When the code starts, it connects to my TCP server. If I stop the server manually, the code senses the loss of connection immediately. But if I restart the server, the client never reconnects again.

If I restart the server application (Windows), the client still does not reconnect. The only way is to recycle power to the Photon to get a fresh connection. BTW, once it connects, the client remains connected. Yesterday, I left it overnight and in the morning the client was still connected…

Here is a link to the code:


Update: If the micro-controller starts with the server down, it does connect to the server when the server is up and running. So in summary, the problem is that the client does not reconnect to the server AFTER a successful initial connection.

I hope this helps and thanks again in advance as this issue is a show stopper …


Hello Travis,

Any updates?

I am also having one more problem. On the same board, I have an SD card using SPI_CONFIGURATION == 1 with CS on D5. SCK => D4, MISO => D3, MOSI => D2, SS => D5

I use the SDFat library and start the SD card first followed by your board. When I do that, I can no longer write to the SD card.

What may be causing this behavior?

Thanks in advance for your time.


Hi Jimmie,

It sounds like restarting the server actually does not properly close the TCP socket to the module. This means the module does not actually know the connection closed. This is actually typical in these types of applications but it can be handled. I would recommend checking if the server is available on the other end of the socket on interval. You can do this by having the code on the board send a query to the server, then have the server send back a response. If you do not receive a response from the server then assume it is offline and disconnect the socket, then attempt to connect again.
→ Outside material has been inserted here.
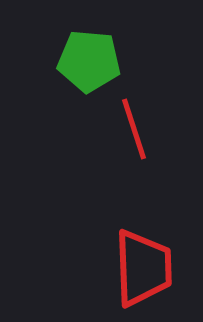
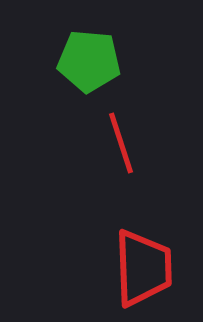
red line: moved 13 px left, 14 px down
There is a process that occurs when a socket is properly closed and that is how the module knows the server closed the socket, by restarting the server application this proper closing of the socket is not occurring.

As for the SD card library issue if it is using SPI then that could possibly cause a conflict since the Ethernet interface is also mounted via SPI. Some deep digging would be required for that but it could be that the SD card library is trying to change the pin muxing for the SPI connection.


THANK YOU @Travis.

Adding a single line = client.stop(); solved the problem. It may be a good idea to modify the client example.


I know very little about SPI so would really appreciate your help in a couple of links to understand what you mean by " … the SD card library is trying to change the pin muxing for the SPI connection " The library configures the card correctly for the second SPI so why should there be a problem ( SCK => D4, MISO => D3, MOSI => D2, SS => D5)? I also tried the library with that SPI setting and it works but the Ethernet shield stops the ability to write …


When in the code do you determine to put in client.stop()? After determining there is not communication with the server?



The shield (immediately) detects loss of connection. Code is below:

void loop()
    iCount ++;
  display.setCursor(0, 0);
  display.setCursor(0, 25);
  display.setCursor(0, 50);
  if (client.connected())  
     display.println("NO CONN");
		/*Attempt to connet to TCP server.  The third argument in this client.connect
		will always be 1 which specifies this is not over WiFi*/
		if(client.connect(serverIP, serverPort, 1)){
           myConn = "GOOD";
			Serial.println("Could not connect to server");
		//	client.connect(serverIP, serverPort, 1);
			iCount2 ++;
			myConn = "Bad - " + String(iCount2);
	//check for message from server and print them to the serial line.  Assuming string messages here.